Whatever the final verdict on the government’s “war” against the virus, with the next election probably four years away, the battle between Johnson and Starmer will turn on how the economy recovers in peacetime. Unemployment has not been a big issue at recent elections; it might be at the next one.

The crisis gives Starmer a huge opportunity to offer the country a fairer economic and social settlement. The lawyer is building his case for an end to “business as usual”. In another contrast with Corbyn, he looks like a man who knows where he wants to be in 2024, and is working out a strategy to get there.

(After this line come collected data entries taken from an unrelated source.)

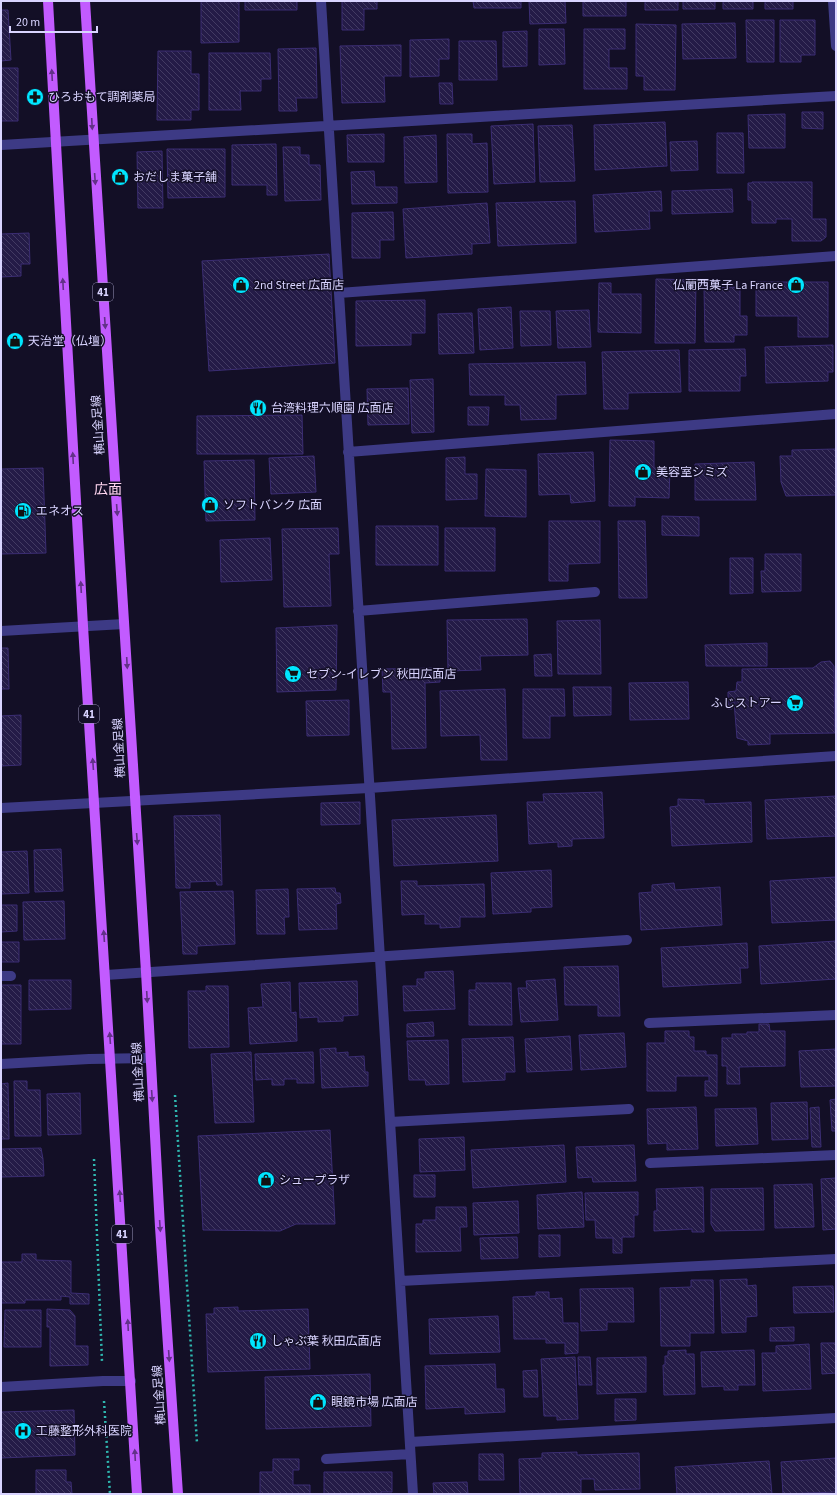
<svg xmlns="http://www.w3.org/2000/svg" width="837" height="1495" font-family="'Source Sans 3','Noto Sans JP',sans-serif">
<style>
.building{fill:url(#building-back-hatch);stroke:#3b2d73}
.lines{fill:none;stroke-linecap:round;stroke-linejoin:round}
.path{stroke:#2fb8b0;stroke-width:2.5;stroke-dasharray:2 3;stroke-linecap:butt}
.minor{stroke:#3d3a85;stroke-width:10}
.major{stroke:#c25bff;stroke-width:10}
.oneway{fill:#623188}
.labels{text-anchor:middle;stroke-width:3;stroke-linejoin:round;paint-order:stroke}
.shield{fill:#130f26;stroke:#9e99be;stroke-width:1}
.shield-label{font-size:11px;font-weight:bold;fill:#d9d4ff}
.poi-label{font-size:12px;fill:#d9d4ff;stroke:#130f26;text-anchor:start}
.street-label{font-size:12px;fill:#d9d4ff;stroke:#130f26}
.quarter-label{font-size:14px;fill:#ffd6f0;stroke:#130f26}
</style>
<defs>
<pattern id="building-back-hatch" width="6" height="6" patternUnits="userSpaceOnUse"><rect width="6" height="6" fill="#241b47"/><path d="M-1 5l2 2M0 0l6 6M5-1l2 2" fill="none" stroke="#433b63"/></pattern>
</defs>
<rect width="100%" height="100%" fill="#130f26"/>
<!-- building -->
<path class="building" d="M201 1H239V42L201 43Z
M245 1H297V10H245Z
M342 1H377V9H364V30H342Z
M473 1H521V8H474Z
M529 1H565L566 23 530 24Z
M583 1H626V16H583Z
M645 1H678V10H645Z
M683 1H715V9H683Z
M723 1H753V9H723Z
M765 1H793V9H765Z
M1 10H8L11 60 1 61Z
M746 20H774V62H747Z
M780 20H815V55H801V62H780Z
M735 23 736 58 683 59 682 24Z
M636 24 676 25 675 90H644V76H636Z
M539 29H564L565 64 539 65Z
M584 29H625V49H609V68H627V89H584Z
M527 31V66L503 67V32Z
M449 39V59H439V76L410 77V40Z
M459 41H496L497 80H459Z
M401 45V76H384L385 102 342 103 340 46Z
M316 48 317 98H296L297 111H279L278 49Z
M158 51H191V74H199V110H191V120H157Z
M209 53H270L271 79H261V91H240L241 110H209Z
M1 68H18V121H1Z
M439 83H452L453 104H440Z
M802 112H823V129L802 128Z
M785 114V148H749L748 115Z
M665 122 667 166 595 170 594 125Z
M533 124 535 182 494 184 491 126Z
M572 125 575 181 540 182 538 126Z
M717 133H743L744 173H717Z
M384 134V162H348L347 135Z
M447 134H472V144L487 143 488 192 448 193Z
M436 135 437 182 405 183 404 137Z
M697 141 698 170 671 171 670 142Z
M276 144 277 195H267V185H232V145Z
M283 147H300V155H309V165H320L321 200 285 201Z
M167 149H225V197L168 198Z
M162 151 163 208H138L137 152Z
M374 171 375 187H397V203L352 204 351 172Z
M752 182H812V219H826V237L821 241H792V219H776V223H752V200H748V183H752Z
M732 189 733 212 672 214V191Z
M661 191 662 211H649L650 229 595 232 593 195Z
M575 201 576 243 498 246 496 203Z
M487 203 490 243 472 244V254L406 258 403 209Z
M393 212 394 240H380V258H352V213Z
M29 233 30 264H21V276L1 277V234Z
M329 254 335 363 209 371 202 261Z
M656 279 696 280 695 343H655Z
M756 282H828V337H798V316H756Z
M599 283H611V294H641V333L598 332Z
M740 287V316H747V335H734V342H705L704 288Z
M425 300V333H411V345L356 346V301Z
M511 307 513 348 480 350 478 309Z
M589 310 591 347 558 348 556 311Z
M520 311H550L551 345 521 346Z
M472 313 474 353 439 354 438 314Z
M833 345V372H828V381L766 383 765 347Z
M745 349 746 376H740V391H689V350Z
M679 350 681 392 628 393V409H604L602 352Z
M585 362 586 394 556 395V419L521 420 520 405H505V395H470L469 364Z
M433 379 434 432 412 433 410 380Z
M408 388 409 424 368 425 367 389Z
M468 407H489L488 425H468Z
M302 415 303 454H197V416Z
M610 440 654 441V468L670 469 669 498 635 497V506H609Z
M836 449V495L786 496 781 482 780 456H792V450Z
M593 452 595 501 571 503 570 494 539 495 538 454Z
M314 456 316 492 271 494 269 458Z
M465 457V474H477V499L446 500V458Z
M254 460 255 520 206 521 204 461Z
M754 462 756 500H695V464Z
M43 468 46 553 1 554V469Z
M486 469 526 470V517L485 516Z
M662 516 699 517V536L662 535Z
M549 521H600V563L568 564V581H549Z
M618 521H645L647 598H619Z
M376 526H438V565H376Z
M338 528 339 554H329L331 606 284 607 282 529Z
M445 528H495V571H445Z
M270 538 272 580 221 582 220 540Z
M765 554H801V591L762 592 761 571H765Z
M730 558H753V593L730 594Z
M527 619 528 655 480 656 481 670 448 671 447 620Z
M600 620 601 674H558L557 621Z
M337 625 336 690 277 692 276 628Z
M767 643V666H706L705 645Z
M1 648H8L9 689H1Z
M551 654 552 676H535L534 655Z
M830 661 834 666 835 733 770 734V744L748 745V741L737 738 734 702H732V709H728V692L736 691 737 682H742V669L813 668 821 662Z
M440 668V682L425 683 426 748 392 749 391 692H383L382 669Z
M688 682 689 719 630 720 629 683Z
M573 687H611V715L574 716Z
M505 689 507 760H481L480 735 441 736 440 691Z
M523 689H564L565 716H550V738H523Z
M349 700V735L307 736 306 701Z
M21 715V765L1 766V716Z
M602 792 604 838 572 839V846L558 847V842L529 844 527 802H544L543 794Z
M836 796V836L767 839 765 800Z
M678 799 704 800V804L751 802 752 842 672 846 670 807 678 806Z
M360 802V824L321 825V803Z
M220 815 222 885H217L216 881 190 882V888H176L174 816Z
M496 815 498 861 394 866 392 820Z
M61 849 63 891 35 892 34 850Z
M27 851 29 893 1 894V852Z
M551 870 552 907 531 908V912L493 914 491 873Z
M836 877V920L772 923 770 881Z
M401 881H417V886L484 884 485 917H460V927L440 928V924H425V914L402 915Z
M674 883 675 890 720 887 722 925 641 930 639 893 652 892V885Z
M335 888 336 893H340L341 903 336 904 337 929 299 930 297 889Z
M288 889 289 917H284L285 934H257L256 890Z
M233 891 235 944 197 946V954H183L180 892Z
M64 901 65 939 24 940 23 902Z
M1 905H17V931L1 932Z
M836 941V979L761 984 759 946Z
M1 942H19V962H1Z
M747 943 748 968H740L741 983 663 987 661 948Z
M618 966 620 1016H598V1005H565L564 967Z
M453 971 455 1009 404 1011 403 986H417V979H425V972Z
M555 979 558 1020 521 1022 518 988H527L526 981Z
M29 980H71V1009L29 1010Z
M357 981 358 1015 343 1016V1021L318 1022V1017L300 1018 299 983Z
M290 982 291 1013 296 1012 297 1041 250 1044 248 1008 263 1007 261 984Z
M476 983H511L512 1025H469V990H476Z
M1 985H21V1044H1Z
M206 986H228L229 1047 189 1048 188 991H206Z
M433 1022 434 1036 407 1037V1024Z
M759 1024H769L770 1031H785V1066L739 1067 740 1084H727V1066H722V1038H732V1034H747V1032H759Z
M665 1031H689V1037H694V1051H706V1055H717V1096H705V1081H709V1076H676V1091H647V1043H665Z
M624 1033 626 1067 581 1070 579 1035Z
M570 1036 572 1070 527 1072 525 1039Z
M513 1037 515 1072H505V1080L463 1082 462 1039Z
M448 1040 449 1084 426 1085 425 1080H409L407 1041Z
M336 1048V1053L348 1052V1057L364 1056 365 1072H368V1086L322 1088 320 1049Z
M836 1049V1086L801 1087 799 1051Z
M251 1052 254 1122 215 1123 211 1054Z
M313 1052 314 1083H297V1079H284V1085H272V1079L256 1080 255 1054Z
M14 1081H27V1090H40L41 1136H15Z
M8 1083 9 1139H1V1084Z
M80 1093 81 1134 48 1135 47 1094Z
M836 1099V1131H832L830 1100Z
M807 1102 808 1139 772 1140 771 1103Z
M696 1107 698 1149 667 1150V1143L648 1144 647 1109Z
M819 1107 821 1147H812L810 1108Z
M756 1108 758 1144 716 1146 715 1109Z
M330 1130 335 1224H296L280 1231 203 1230 198 1136Z
M464 1137 465 1170 420 1172 419 1139Z
M564 1145 566 1182 473 1188 471 1150Z
M634 1145 636 1181 593 1182 592 1177 578 1178 576 1147Z
M41 1148 43 1159 44 1176 1 1177V1149Z
M414 1175H435V1197H414Z
M836 1178V1229L823 1230 821 1179Z
M812 1184 814 1227 775 1228 774 1185Z
M703 1187 704 1232H692V1229L654 1231V1211H657L656 1189Z
M763 1188 764 1230 715 1231 711 1224V1189Z
M582 1192 584 1227 538 1229 537 1195Z
M638 1192V1215H634V1237H622V1253H613V1238H596L595 1220H586L585 1193Z
M518 1201 519 1233 474 1235 473 1203Z
M436 1207H466L467 1227H460L461 1251 416 1252V1224H423V1220H436Z
M539 1235H560V1256L539 1257Z
M517 1237 518 1258 481 1259 480 1238Z
M22 1254H36V1260L71 1261V1293L89 1294V1304H70V1297L61 1296V1300H25V1303H1V1262H22Z
M747 1279V1286L756 1285 757 1316 746 1317V1332L722 1333 720 1280Z
M691 1280H713L714 1333H690V1346H661L660 1288 691 1287Z
M833 1286 834 1312 794 1313 793 1287Z
M633 1288 634 1322H607V1330L581 1331 580 1289Z
M536 1292H549V1299L562 1298 563 1323H578V1353L565 1354V1343H546V1339H514L513 1297 536 1296Z
M238 1307V1311L308 1309 310 1369 208 1372 206 1314H214V1308Z
M47 1309 70 1310 75 1316V1346H88V1365L50 1366V1327H47Z
M5 1310H41V1347H4Z
M498 1316 500 1352 430 1354 429 1319Z
M794 1327V1341H770V1328Z
M821 1343H836V1373L822 1374Z
M809 1344 811 1389 763 1391 762 1353H776V1346Z
M686 1350V1354H694L695 1394 664 1395 663 1365H665V1356H668V1351Z
M754 1350 755 1385H738V1390H724V1386L702 1387 701 1352Z
M575 1357 578 1419 557 1420V1416H544L541 1359Z
M578 1357H590L592 1385H579Z
M646 1357V1392L597 1394V1358Z
M495 1364 496 1389H504L505 1412 465 1414V1407L426 1409 425 1366Z
M537 1370 538 1397H524L523 1371Z
M370 1374 371 1426 266 1429 265 1377Z
M615 1399H636V1420L615 1421Z
M74 1410 75 1455 1 1458V1412Z
M577 1452V1455L639 1453 640 1489 595 1490 594 1479H581V1494H520L519 1459 542 1458V1453Z
M479 1454H503L504 1480H479Z
M836 1458V1492L783 1494 781 1462Z
M273 1459H299V1470H293V1485H310V1494H260V1472H273Z
M769 1461 772 1494H677L675 1467Z
M36 1470H66V1482H71L72 1494H36Z
M324 1472H392V1492H381V1494H324Z
M467 1482 468 1494H434L433 1483Z"/>
<g class="lines">
<!-- path -->
<path class="path" d="M175 1095 197 1443
M94 1159 102 1362
M104 1401 110 1494"/>
<!-- minor -->
<path class="minor" d="M321 1 413 1494
M833 1 836 46
M1 145 836 96
M339 293 836 256
M348 452 836 414
M358 611 595 592
M1 631 124 624
M1 808 369 788 836 756
M106 975 627 940
M1 976H11
M649 1023 836 1015
M1 1064 89 1059 150 1058
M390 1122 629 1109
M650 1163 836 1155
M400 1281 836 1259
M1 1387 103 1381H131
M410 1442 836 1418
M326 1459 410 1454"/>
<!-- major -->
<path class="major" d="M48 1 83 626 137 1494
M85 1 146 972 160 1227 178 1494"/>
</g>
<!-- one-way arrows -->
<defs><path id="oneway-solid" d="M-6-.8H1V-3.2L6.5 0L1 3.2V.8H-6Z"/></defs>
<g class="oneway">
<use href="#oneway-solid" transform="translate(52 75) rotate(-93)"/>
<use href="#oneway-solid" transform="translate(92 124) rotate(87)"/>
<use href="#oneway-solid" transform="translate(95 179) rotate(86)"/>
<use href="#oneway-solid" transform="translate(63 284) rotate(-93)"/>
<use href="#oneway-solid" transform="translate(105 323) rotate(86)"/>
<use href="#oneway-solid" transform="translate(73 458) rotate(-93)"/>
<use href="#oneway-solid" transform="translate(117 510) rotate(86)"/>
<use href="#oneway-solid" transform="translate(81 587) rotate(-93)"/>
<use href="#oneway-solid" transform="translate(127 663) rotate(87)"/>
<use href="#oneway-solid" transform="translate(93 764) rotate(-94)"/>
<use href="#oneway-solid" transform="translate(137 839) rotate(86)"/>
<use href="#oneway-solid" transform="translate(104 936) rotate(-94)"/>
<use href="#oneway-solid" transform="translate(147 997) rotate(87)"/>
<use href="#oneway-solid" transform="translate(110 1038) rotate(-94)"/>
<use href="#oneway-solid" transform="translate(152 1096) rotate(86)"/>
<use href="#oneway-solid" transform="translate(120 1196) rotate(-94)"/>
<use href="#oneway-solid" transform="translate(160 1226) rotate(86)"/>
<use href="#oneway-solid" transform="translate(128 1325) rotate(-93)"/>
<use href="#oneway-solid" transform="translate(169 1356) rotate(86)"/>
<use href="#oneway-solid" transform="translate(135 1455) rotate(-93)"/>
</g>
<!-- icons -->
<defs>
<g id="pharmacy-disc" transform="scale(0.9)"><circle r="9.5" fill="#00e5ff" stroke="#130f26"/><path d="M-2-6h4v4h4v4h-4v4h-4v-4h-4v-4h4Z" fill="#111"/></g>
<g id="shop-disc" transform="scale(0.9)"><circle r="9.5" fill="#00e5ff" stroke="#130f26"/><path d="M-5-2.5h2.3a2.7 3.5 0 0 1 5.4 0H5L5.5 6h-11ZM-1.5-2.5h3a1.5 2.3 0 0 0-3 0Z" fill="#111"/></g>
<g id="restaurant-disc" transform="scale(0.9)"><circle r="9.5" fill="#00e5ff" stroke="#130f26"/><path d="M-5-6h1v4h1v-4h1v4h1v-4h1v5L-1.5 .5V6h-2V.5L-5-1ZM5-6V6H3V1.5H1.5Q1.5-4 5-6Z" fill="#111"/></g>
<g id="fuel-disc" transform="scale(0.9)"><circle r="9.5" fill="#00e5ff" stroke="#130f26"/><path d="M-5.5-6h7V0h2V4h1.3V-2.5L3-4.5l.8-.8L6-3V5H2.5V1h-1V6h-7ZM-4.2-4.7v3.2H.2V-4.7Z" fill="#111"/></g>
<g id="supermarket-disc" transform="scale(0.9)"><circle r="9.5" fill="#00e5ff" stroke="#130f26"/><path d="M-6-5.5h2.5l.6 2H6L4.5 2H-2.5L-4.4-4H-6ZM-1.5 3.2a1.3 1.3 0 1 0 .1 0ZM3 3.2a1.3 1.3 0 1 0 .1 0Z" fill="#111"/></g>
<g id="hospital-disc" transform="scale(0.9)"><circle r="9.5" fill="#00e5ff" stroke="#130f26"/><path d="M-5-5h3v3.5h4V-5h3V5h-3V1.5h-4V5h-3Z" fill="#111"/></g>
</defs>
<g fill-rule="evenodd">
<use href="#pharmacy-disc" x="35" y="97"/>
<use href="#shop-disc" x="120" y="177"/>
<use href="#shop-disc" x="241" y="285"/>
<use href="#shop-disc" x="796" y="285"/>
<use href="#shop-disc" x="15" y="341"/>
<use href="#restaurant-disc" x="258" y="408"/>
<use href="#shop-disc" x="643" y="472"/>
<use href="#shop-disc" x="210" y="505"/>
<use href="#fuel-disc" x="23" y="511"/>
<use href="#supermarket-disc" x="293" y="674"/>
<use href="#supermarket-disc" x="795" y="703"/>
<use href="#shop-disc" x="266" y="1180"/>
<use href="#restaurant-disc" x="258" y="1341"/>
<use href="#shop-disc" x="318" y="1402"/>
<use href="#hospital-disc" x="23" y="1431"/>
</g>
<g class="labels">
<!-- shield labels -->
<g class="shield">
<rect x="93" y="283" width="20" height="18" rx="3"/>
<rect x="79" y="705" width="20" height="18" rx="3"/>
<rect x="112" y="1225" width="20" height="18" rx="3"/>
</g>
<g class="shield-label">
<text x="103" y="296">41</text>
<text x="89" y="718">41</text>
<text x="122" y="1238">41</text>
</g>
<!-- poi labels -->
<g class="poi-label">
<text x="48" y="101">ひろおもて調剤薬局</text>
<text x="133" y="181">おだしま菓子舗</text>
<text x="254" y="289">2nd Street 広面店</text>
<text x="783" y="289" text-anchor="end">仏蘭西菓子 La France</text>
<text x="28" y="345">天治堂（仏壇）</text>
<text x="271" y="412">台湾料理六順園 広面店</text>
<text x="656" y="476">美容室シミズ</text>
<text x="223" y="509">ソフトバンク 広面</text>
<text x="36" y="515">エネオス</text>
<text x="306" y="678">セブン-イレブン 秋田広面店</text>
<text x="782" y="707" text-anchor="end">ふじストアー</text>
<text x="279" y="1184">シュープラザ</text>
<text x="271" y="1345">しゃぶ葉 秋田広面店</text>
<text x="331" y="1406">眼鏡市場 広面店</text>
<text x="36" y="1435">工藤整形外科医院</text>
</g>
<!-- street labels -->
<g class="street-label">
<text transform="translate(98 425) rotate(-94)" y="4">横山金足線</text>
<text transform="translate(119 748) rotate(-93)" y="4">横山金足線</text>
<text transform="translate(138 1072) rotate(-93)" y="4">横山金足線</text>
<text transform="translate(159 1395) rotate(-94)" y="4">横山金足線</text>
</g>
<!-- quarter labels -->
<g class="quarter-label">
<text x="108" y="494">広面</text>
</g>
</g>
<!-- border -->
<rect width="837" height="1495" fill="none" stroke="#d9d4ff" stroke-width="4"/>
<!-- scale -->
<path d="M10 26v6h87v-6" fill="none" stroke="#d9d4ff" stroke-width="2"/>
<text x="16" y="26" font-size="12" fill="#d9d4ff" stroke="#130f26" stroke-width="3" paint-order="stroke">20 m</text>
</svg>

Yet Labour should not assume voters will flock into its arms in the new era of a big state with high spending. Johnson’s rejection of austerity on Thursday shows he will offer a different plan for the future too. One ally described it as “going for growth, the levelling-up agenda with booster rockets”.

With his wife working for the NHS in the lockdown, Starmer is overseeing their two children’s homework. He admits to struggling when “trying to keep one step ahead on the maths and English”. He also needs to keep one step ahead of Johnson. But his good start suggests he can.